テレビをつけて夕方のアニメを見ようとしたけれど、僕は積み木クラブのことが気になって、どうにも落ち着かない。


僕はテレビを消して家を飛び出した。


そして、積み木クラブのある場所についた。


でも、やっぱり中からは何も聞こえない。


僕は勇気を出して「誰かいませんか」と呼び掛けてみた。


だけど、返事はない。


せっかく来たのに、このまま帰るのはいやだ。


僕は、玄関のノブに手をかけた。


きっと鍵がかかっているとばかり思っていたのに、扉はあっけなく開いた。


「お、おじゃましまーす」


僕はついに玄関の中に入った。


中は僕の家と同じような普通の家だった。


だけど、誰もいない家に入るのはいけないことの様な気がして、早く誰かに会いたいと僕は思った。

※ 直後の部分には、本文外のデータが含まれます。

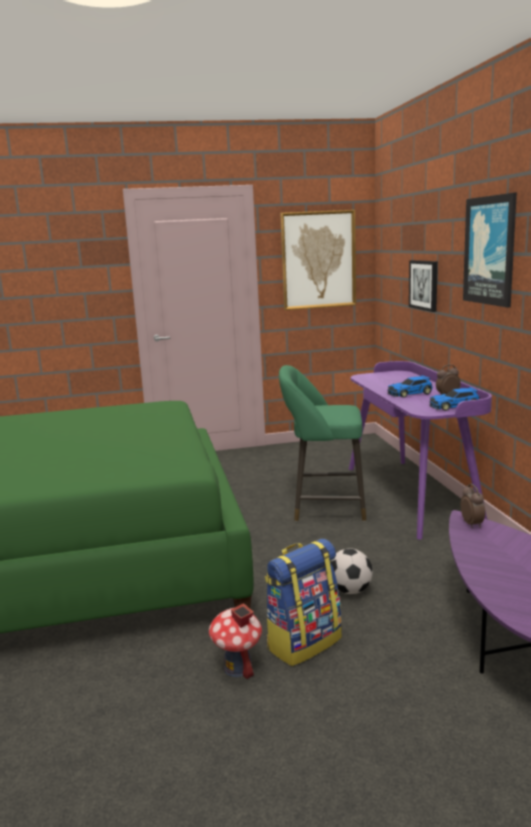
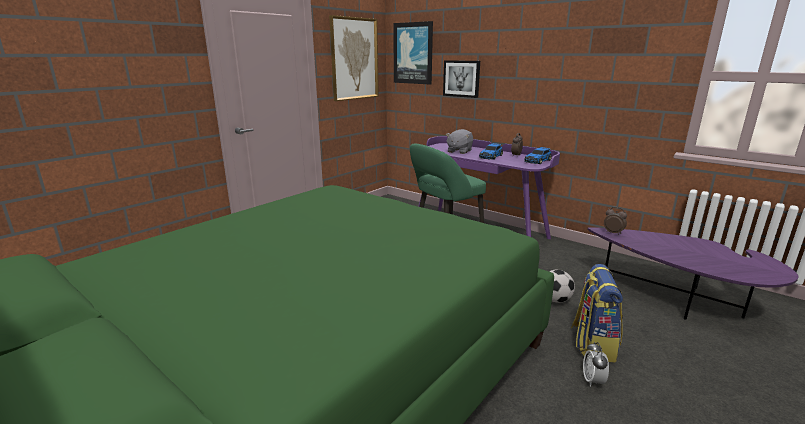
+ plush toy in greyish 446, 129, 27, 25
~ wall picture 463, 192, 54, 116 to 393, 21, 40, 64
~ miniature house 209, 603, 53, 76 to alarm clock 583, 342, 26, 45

そして、「すみません、積み木クラブに入りたいんですが」と言ってみた。


すると、中から「どうぞ、入ってください」というおばあさんのような声が聞こえた。


「はい!」


僕は、積み木クラブというものがどんなものなのか、どうしても見たくなってやってきたはずなのに、いざ、本当にそれがあるとなると、急に家に帰りたくなってきた。


でも、もう後戻りはできない。


僕は、靴を脱ぐと、家の中に入った。


廊下を歩いていくと、正面の部屋の扉に「積み木の部屋」と書いてあった。


僕は勇気を出してその扉を引っ張った。


すると、中からガラガラと沢山の積み木が飛び出してきた。


「わぁっ!!」


僕は驚いて後ろに飛びのいた。


だけど、部屋の中からは相変わらず物音ひとつしない。


僕は散らばった積み木を拾いながら、再び部屋に近づいた。


部屋の壁際にはいろいろな形の積み木が積み上げられ、様々なものが作られていた。


どうやら、僕が扉を開けたせいで、扉を背に積み上げられていた積み木が崩れてしまったらしい。


「ごめんなさい」


僕は、誰もいないのに、ついあやまってしまった。


部屋から飛び出した積み木を全て拾って、部屋の中に入れた。


そして扉を閉めた。


部屋の広さは6畳くらい。


僕の部屋とそんなに変わらない。


そんな狭い場所に、足の踏み場もないくらい沢山の積み木が積みあがっている。


積み木はとても精巧に積み上げられていて、崩してしまうのがもったいないくらいだ。


だけど、それを誰が作ったのかは分からない。


僕は、奥の部屋にさっきの声の主がいるのではないかと思った。


しかし、奥の部屋に通じる扉を開けて積み木の部屋から出ると、なぜか、家の裏に出てしまった。


「あれ?あれれ?」


僕は、慌てて今出てきた扉を開けて中に入った。


だけど、今度は家の表に出てしまった。


「あれ、おかしいな」


表の看板には、確かに積み木クラブと書いてある。


この家に間違いない。


僕は、もう一度扉を開いて中に入ってみた。 でも、今度も家の裏に出てしまった。


「どうして?」


僕はそのあと、何度も同じことを繰り返してみたけれど、もう二度とあの積み木の部屋に入る事は出来なかった。


外はすっかり暗くなってしまい、僕は、仕方なく諦めて家に帰ることにした。


「寒いなぁ」


僕は、ポケットに手を入れた。


すると、中には一つだけ小さな積み木が入っていたんだ。